Per sapere veramente tutto sull'alimentazione
Le linee guida per l'alimentazione

 

Le linee guida per una sana alimentazione sono rappresentate in modo semplice, efficace e concreto dalle 25 regole della dieta italiana.

La coscienza alimentare

(1) L'obesità si cura con il dietologo, il sovrappeso con la coscienza alimentare, cioè con la consapevolezza di come, quanto e cosa mangiare. In un corpo forte il solo vincolo del sovrappeso limita praticamente ogni posizione salutisticamente errata.

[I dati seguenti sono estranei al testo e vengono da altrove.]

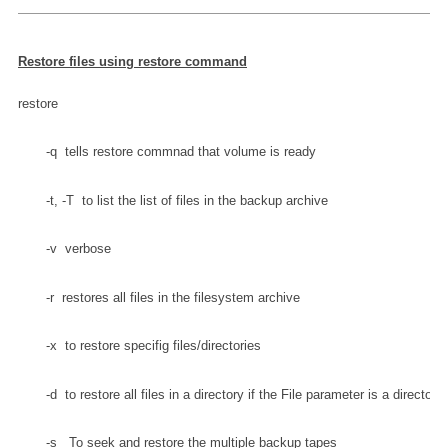
Restore files using restore command
restore
       -q  tells restore commnad that volume is ready
       -t, -T  to list the list of files in the backup archive
       -v  verbose
       -r  restores all files in the filesystem archive
       -x  to restore specifig files/directories
       -d  to restore all files in a directory if the File parameter is a directory
       -s 
  To seek and restore the multiple backup tapes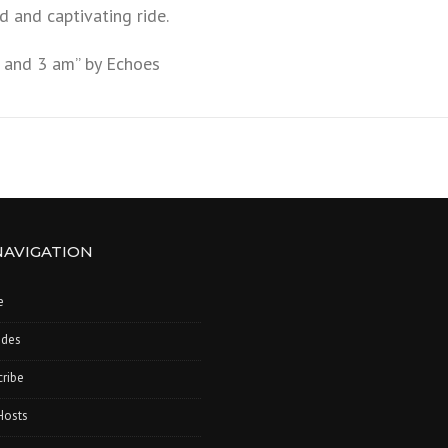
ld and captivating ride.
 and 3 am” by Echoes
NAVIGATION
e
odes
ribe
Hosts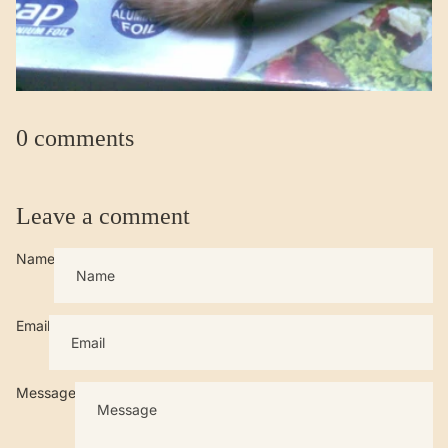
0 comments
Leave a comment
Name
Email
Message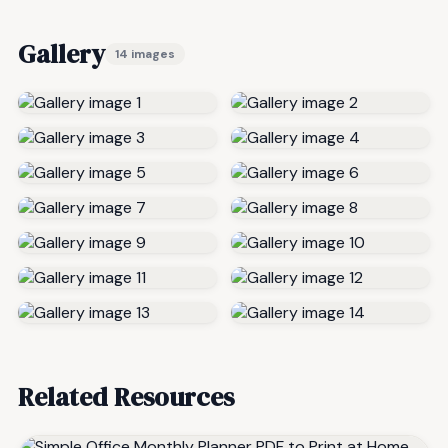
Gallery
14 images
Related Resources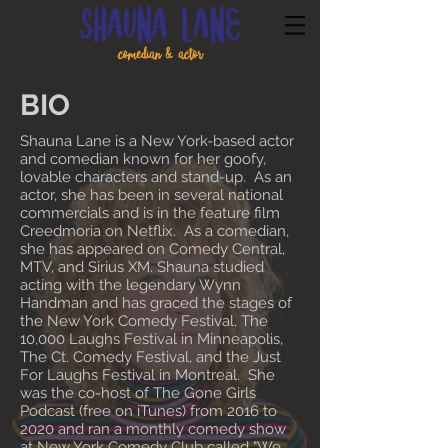
BIO
Shauna Lane is a New York-based actor
and comedian known for her goofy,
lovable characters and stand-up. As an
actor, she has been in several national
commercials and is in the feature film
Creedmoria on Netflix. As a comedian,
she has appeared on Comedy Central,
MTV, and Sirius XM. Shauna studied
acting with the legendary Wynn
Handman and has graced the stages of
the New York Comedy Festival, The
10,000 Laughs Festival in Minneapolis,
The Ct. Comedy Festival, and the Just
For Laughs Festival in Montreal. She
was the co-host of The Gone Girls
Podcast (free on iTunes) from 2016 to
2020 and ran a monthly comedy show
at New York Comedy Club called "We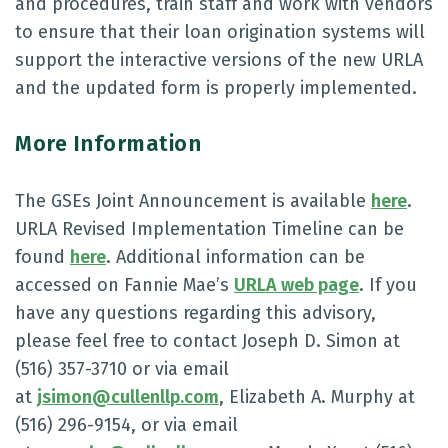
and procedures, train staff and work with vendors
to ensure that their loan origination systems will
support the interactive versions of the new URLA
and the updated form is properly implemented.
More Information
The GSEs Joint Announcement is available
here
.
URLA Revised Implementation Timeline can be
found
here
. Additional information can be
accessed on Fannie Mae’s
URLA web page
. If you
have any questions regarding this advisory,
please feel free to contact Joseph D. Simon at
(516) 357-3710 or via email
at
jsimon@cullenllp.com
, Elizabeth A. Murphy at
(516) 296-9154, or via email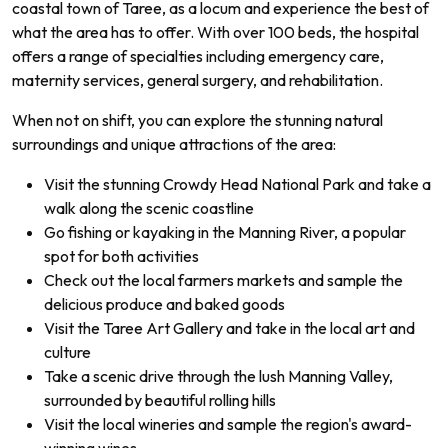
coastal town of Taree, as a locum and experience the best of
what the area has to offer. With over 100 beds, the hospital
offers a range of specialties including emergency care,
maternity services, general surgery, and rehabilitation.
When not on shift, you can explore the stunning natural
surroundings and unique attractions of the area:
Visit the stunning Crowdy Head National Park and take a
walk along the scenic coastline
Go fishing or kayaking in the Manning River, a popular
spot for both activities
Check out the local farmers markets and sample the
delicious produce and baked goods
Visit the Taree Art Gallery and take in the local art and
culture
Take a scenic drive through the lush Manning Valley,
surrounded by beautiful rolling hills
Visit the local wineries and sample the region's award-
winning wines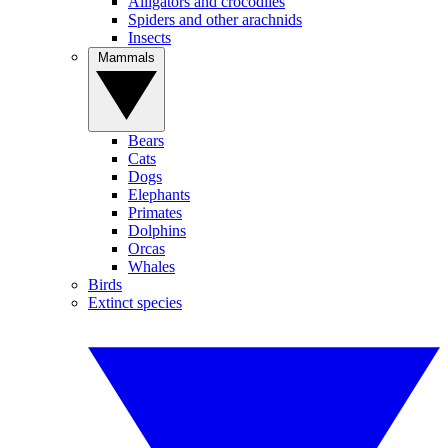
Alligators and crocodiles
Spiders and other arachnids
Insects
Mammals
Bears
Cats
Dogs
Elephants
Primates
Dolphins
Orcas
Whales
Birds
Extinct species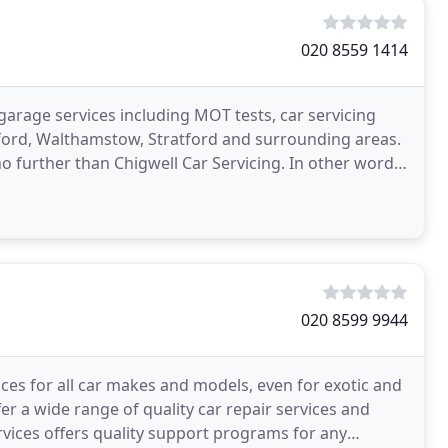
020 8559 1414
 garage services including MOT tests, car servicing
dford, Walthamstow, Stratford and surrounding areas.
no further than Chigwell Car Servicing. In other words,
020 8599 9944
ces for all car makes and models, even for exotic and
fer a wide range of quality car repair services and
ervices offers quality support programs for any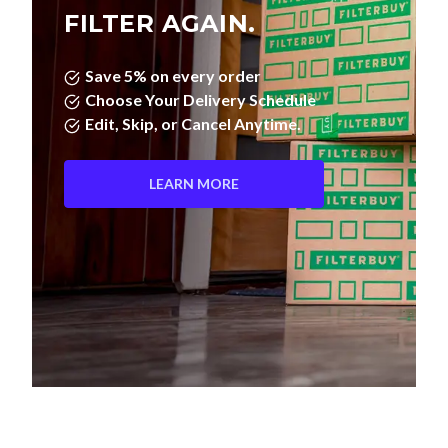
FILTER AGAIN.
Save 5% on every order
Choose Your Delivery Schedule
Edit, Skip, or Cancel Anytime.
LEARN MORE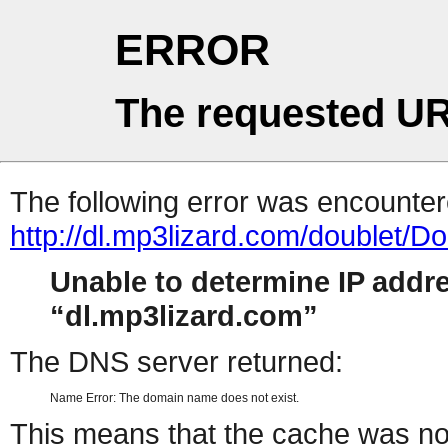
ERROR
The requested UR
The following error was encountere
http://dl.mp3lizard.com/doublet
Unable to determine IP addr
dl.mp3lizard.com
The DNS server returned:
Name Error: The domain name does not exist.
This means that the cache was no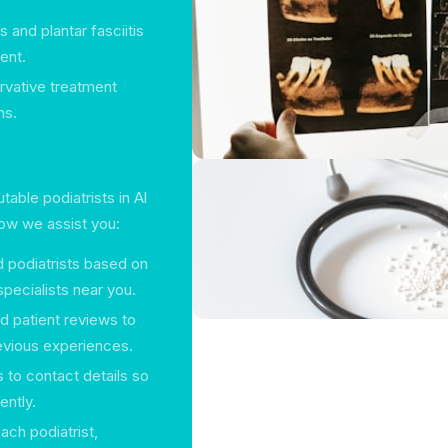
 and plantar fasciitis
ent.
rvative treatment
ns.
able podiatrists in Al
how we assist you:
ed podiatrists based on
pecialists near you.
ed patient reviews to
evious experiences.
 to contact details so
ently.
ach podiatrist,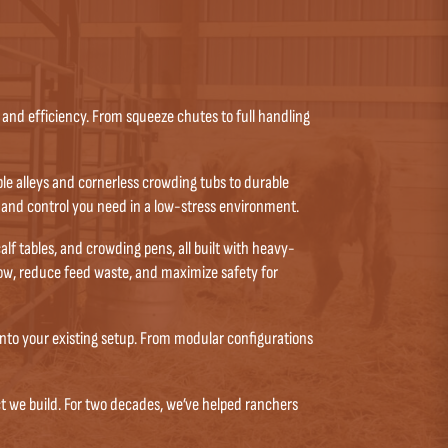
and efficiency. From squeeze chutes to full handling
e alleys and cornerless crowding tubs to durable
 and control you need in a low-stress environment.
f tables, and crowding pens, all built with heavy-
low, reduce feed waste, and maximize safety for
into your existing setup. From modular configurations
t we build. For two decades, we’ve helped ranchers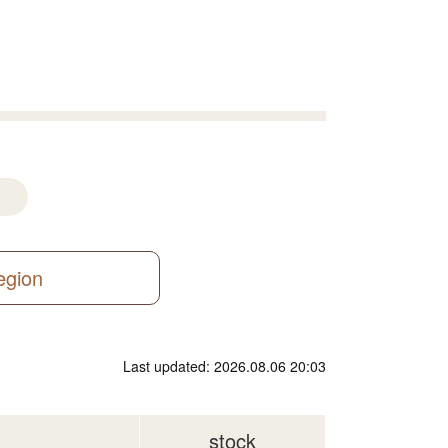
region
Last updated: 2026.08.06 20:03
stock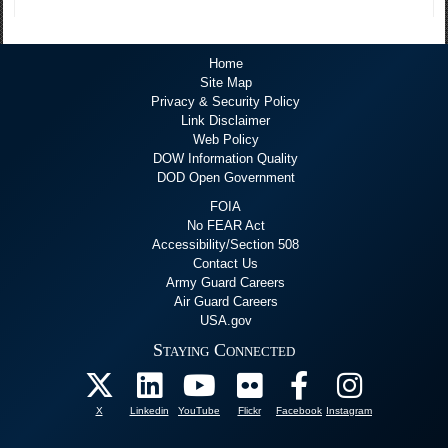
Home
Site Map
Privacy & Security Policy
Link Disclaimer
Web Policy
DOW Information Quality
DOD Open Government
FOIA
No FEAR Act
Accessibility/Section 508
Contact Us
Army Guard Careers
Air Guard Careers
USA.gov
Staying Connected
X
Linkedin
YouTube
Flickr
Facebook
Instagram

Gli scopi della dieta italiana

(2) Scopo principale della dieta italiana è la sconfitta del sovrappeso concependo il cibo come un concetto positivo: mangiare bene è un diritto, non un peccato.  
(3) Per chi è normopeso non esistono cibi buoni e cibi cattivi.
(4) Chi mangia male vivrà peggio, ma chi spera di conquistarsi il paradiso mangiando benissimo è un illuso.
(5) Un modello alimentare per essere valido deve poter essere seguito per sempre da una qualunque persona sana senza penalizzare la qualità della vita.

L'attività fisica

(6) Non è possibile seguire un'alimentazione corretta senza praticare un'attività fisica continua e di intensità non trascurabile.

La cucina

(7) La dieta italiana sostiene la cucina che cerca il giusto compromesso fra appetibilità, sazietà e ipocaloricità (piatti ASI).
(8) Olio, zucchero e burro devono essere impiegati nella quantità minima tale da soddisfare la preparazione di piatti ASI. 
(9) La dieta italiana sconsiglia l'uso di tutti quegli alimenti con zucchero "aggiunto" per i quali esiste un'alternativa senza zucchero (bevande, yogurt, marmellata, succhi di frutta, frutta sciroppata, macedonie di frutta ecc.). 

Il sovrappeso

(10) Ognuno dovrebbe pesarsi periodicamente per controllare che il proprio peso sia corretto.
(11) La condizione di normalità nei riguardi del sovrappeso è:
UOMINI
IMC non superiore a 22 oppure massa grassa non superiore al 12%
DONNE
IMC non superiore a 20 oppure massa grassa non superiore al 20%
(12) Il fabbisogno calorico (Q) giornaliero è:
in caso di sovrappeso, Q=kA2, dove k vale 600 per gli uomini e 540 per le donne e A2 è l'altezza in m al quadrato.
In assenza di sovrappeso, è quello che mantiene inalterato il peso (o la massa grassa per gli sportivi di potenza).
(13) Ogni eccezione alimentare (situazione che fa superare il proprio Q) dovrebbe essere recuperata (ritorno al proprio peso forma) prima della successiva.
(14) La ripartizione giornaliera ideale - Carboidrati: minimo 45%, Proteine: minimo 15%, Grassi: minimo 25%. Il restante 15% deve essere personalizzato in base al grado di sedentarietà del soggetto.
(15) La percentuale dei grassi saturi si mantenga attorno al 10% (un terzo dei grassi della dieta).

I cibi

(16) È importante assicurare le dosi minime giornaliere di acidi grassi essenziali.
(17) Per il corretto equilibrio idrico è sufficiente bere quando si ha sete, verificando che il colore delle proprie urine resti chiaro.
(18) Una dieta equilibrata assicura il corretto apporto di minerali e non ha senso assumere integratori minerali se non in presenza di carenza accertata.
(19) La colazione deve apportare almeno il 20% delle calorie giornaliere.
(20) Nella propria dieta devono essere inclusi cibi con alto indice di sazietà (frutta, verdura ecc.).
(21) Si abbini il vino a una sola portata, gustando prodotti di alta qualità.
(22) Un'assunzione salutista di alcol ha al massimo un indice alcolico di 3.
(23) La dieta italiana esclude i cibi che contengono grassi trans (margarina, grassi/oli parzialmente o totalmente idrogenati) e consiglia moderazione nell'uso di cibi contenenti ingredienti non completamente specificati (come grasso o olio vegetale)
(24) Non abituarsi ad aggiungere sale a tavola.
(25) La dieta italiana è l'unico modello alimentare a proporre una carta degli additivi. Fra l'altro, sconsiglia l'uso di alimenti contenenti derivati dell'acido benzoico, dell'anidride solforosa, derivati fenolici, nitriti, gallati, derivati dell'acido ortofosforico, polifosfati, glutammato di sodio e ciclamato.